Александр Дюма - Джузеппе Бальзамо (Записки врача). Том 2
Послышалось три коротких звонка.
– Курьер, – сказал Бальзамо. Потом раздался еще один звонок.
– И срочный! – прибавил он.
– А-а, вот вы меня и покидаете, – проговорила Лоренца.
Он взял холодную руку молодой женщины.
– В последний раз вас прошу, – обратился он к ней, – давайте жить в согласии, в дружбе, Лоренца. Раз нас связала судьба, давайте сделаем судьбу союзницей, а не палачом.
Лоренца не отвечала. Ее неподвижный мрачный взгляд, казалось, пытался заглянуть в бездну и уцепиться за вечно ускользавшую желанную мысль, которую ему, возможно, так и не суждено настичь; так бывает с людьми, долгое время лишенными света и страстно к нему стремящимися: солнце их ослепляет.
Бальзамо поцеловал ее безжизненную руку.
Затем он шагнул к камину.
В тот же миг Лоренца вышла из состояния оцепенения и пристально стала за ним следить.

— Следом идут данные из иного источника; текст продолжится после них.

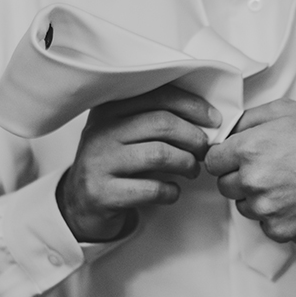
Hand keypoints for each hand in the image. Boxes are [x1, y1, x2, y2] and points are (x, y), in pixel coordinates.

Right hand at [57, 85, 220, 241]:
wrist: (82, 201)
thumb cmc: (116, 162)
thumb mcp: (128, 132)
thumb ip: (156, 118)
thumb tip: (206, 119)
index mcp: (109, 108)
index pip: (158, 95)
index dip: (192, 105)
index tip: (213, 120)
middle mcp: (101, 130)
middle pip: (162, 123)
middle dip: (194, 136)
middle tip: (205, 150)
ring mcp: (99, 162)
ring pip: (159, 154)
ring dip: (187, 163)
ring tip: (192, 170)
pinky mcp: (102, 192)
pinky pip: (151, 189)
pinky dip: (171, 191)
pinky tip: (173, 191)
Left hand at [204, 99, 295, 242]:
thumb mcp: (286, 111)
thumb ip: (248, 119)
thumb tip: (225, 130)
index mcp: (249, 149)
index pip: (211, 160)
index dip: (225, 157)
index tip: (238, 156)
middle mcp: (253, 180)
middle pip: (224, 185)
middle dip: (239, 176)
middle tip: (269, 167)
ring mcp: (266, 208)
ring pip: (243, 206)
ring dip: (256, 197)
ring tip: (286, 182)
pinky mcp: (280, 229)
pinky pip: (264, 224)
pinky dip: (276, 215)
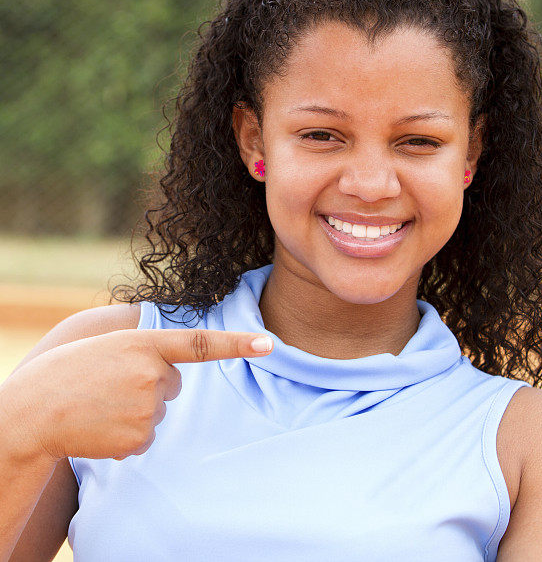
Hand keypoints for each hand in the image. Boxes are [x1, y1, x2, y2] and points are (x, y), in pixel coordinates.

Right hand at [0, 328, 272, 461]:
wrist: (33, 410)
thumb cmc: (70, 373)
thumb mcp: (110, 346)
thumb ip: (147, 352)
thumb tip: (173, 379)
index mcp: (145, 343)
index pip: (201, 343)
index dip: (238, 343)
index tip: (268, 344)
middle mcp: (152, 373)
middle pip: (172, 385)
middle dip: (148, 386)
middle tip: (110, 384)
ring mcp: (146, 407)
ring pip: (158, 412)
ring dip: (134, 411)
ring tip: (100, 404)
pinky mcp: (138, 437)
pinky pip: (145, 437)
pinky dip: (126, 435)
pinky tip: (101, 426)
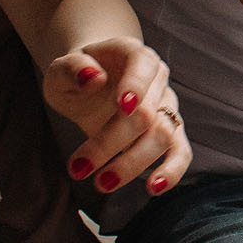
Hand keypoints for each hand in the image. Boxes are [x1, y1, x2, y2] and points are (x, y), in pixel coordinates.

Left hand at [44, 36, 193, 197]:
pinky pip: (181, 152)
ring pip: (164, 136)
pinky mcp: (169, 132)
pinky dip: (172, 171)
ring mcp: (166, 106)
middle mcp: (157, 79)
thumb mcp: (61, 68)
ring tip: (102, 183)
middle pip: (146, 112)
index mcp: (133, 54)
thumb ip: (72, 69)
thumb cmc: (77, 74)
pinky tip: (153, 188)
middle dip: (112, 142)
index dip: (136, 86)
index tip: (122, 106)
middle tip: (78, 168)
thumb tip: (93, 77)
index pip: (143, 65)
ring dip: (133, 163)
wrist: (92, 80)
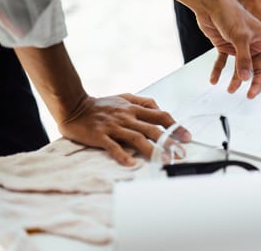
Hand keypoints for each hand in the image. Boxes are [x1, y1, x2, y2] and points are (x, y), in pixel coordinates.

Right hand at [59, 94, 190, 165]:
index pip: (160, 116)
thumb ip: (143, 101)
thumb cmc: (101, 105)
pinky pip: (113, 146)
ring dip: (152, 149)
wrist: (73, 106)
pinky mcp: (100, 136)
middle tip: (181, 153)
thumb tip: (159, 109)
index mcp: (134, 109)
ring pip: (137, 137)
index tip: (187, 137)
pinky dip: (122, 155)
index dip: (175, 126)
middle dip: (169, 141)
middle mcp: (127, 117)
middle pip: (152, 129)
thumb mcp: (124, 97)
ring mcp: (113, 126)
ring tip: (164, 160)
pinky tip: (131, 163)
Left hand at [195, 0, 260, 98]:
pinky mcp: (226, 44)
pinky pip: (223, 61)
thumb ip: (243, 58)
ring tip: (230, 89)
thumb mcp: (240, 37)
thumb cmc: (230, 12)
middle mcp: (255, 43)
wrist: (210, 2)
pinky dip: (219, 70)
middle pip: (260, 67)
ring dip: (236, 79)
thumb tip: (245, 78)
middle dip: (257, 82)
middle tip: (252, 94)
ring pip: (241, 67)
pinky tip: (214, 79)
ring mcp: (240, 45)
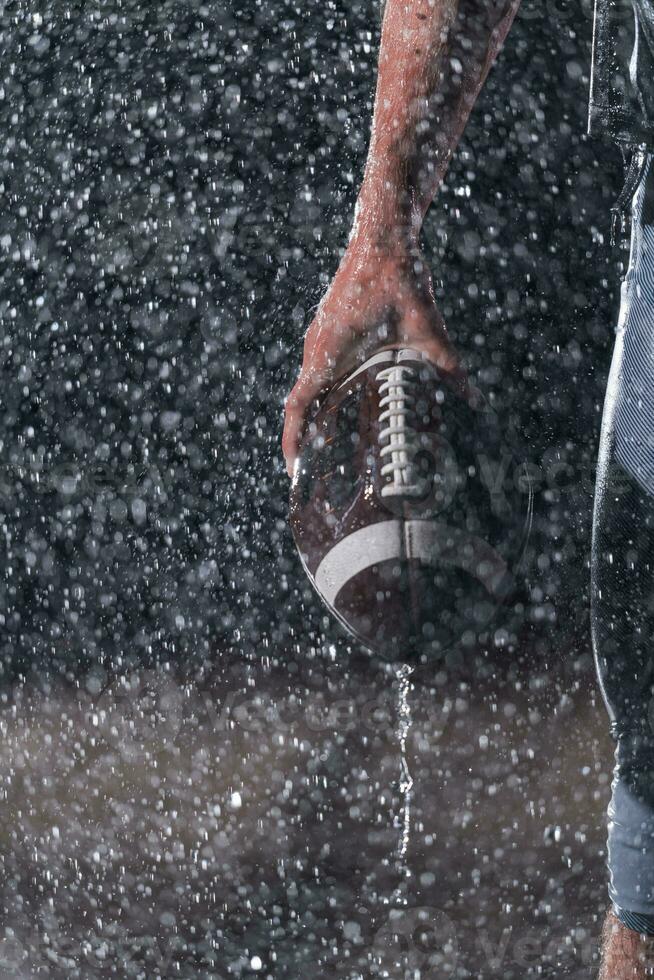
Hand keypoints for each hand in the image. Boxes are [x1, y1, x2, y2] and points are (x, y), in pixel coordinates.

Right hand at [282, 237, 466, 475]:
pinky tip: (341, 409)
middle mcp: (316, 348)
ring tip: (326, 449)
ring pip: (307, 387)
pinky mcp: (327, 331)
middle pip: (300, 404)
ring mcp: (318, 339)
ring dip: (312, 417)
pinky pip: (316, 372)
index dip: (292, 443)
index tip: (295, 471)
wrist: (382, 234)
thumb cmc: (397, 276)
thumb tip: (473, 399)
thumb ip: (448, 367)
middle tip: (315, 474)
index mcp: (328, 352)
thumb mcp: (427, 328)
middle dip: (303, 440)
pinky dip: (321, 396)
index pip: (297, 407)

– Да, – пробормотал он, – ты хочешь знать, как я выйду, чтобы однажды выйти вслед за мною и убежать, как ты мне пригрозила. Вот почему ты встрепенулась, вот почему ты не спускаешь с меня глаз.
Проведя рукой по лицу, словно вынуждая себя поступить против воли, он протянул ту же руку по направлению к молодой женщине и, глядя на нее в упор и в то же время почти коснувшись ее груди, приказал;
– Усните!
Едва он это произнес, как Лоренца уронила голову, словно свернувшийся цветок. Покачнувшись, ее голова склонилась на диванную подушку. Ее почти матовой белизны руки скользнули по шелку платья и безжизненно повисли.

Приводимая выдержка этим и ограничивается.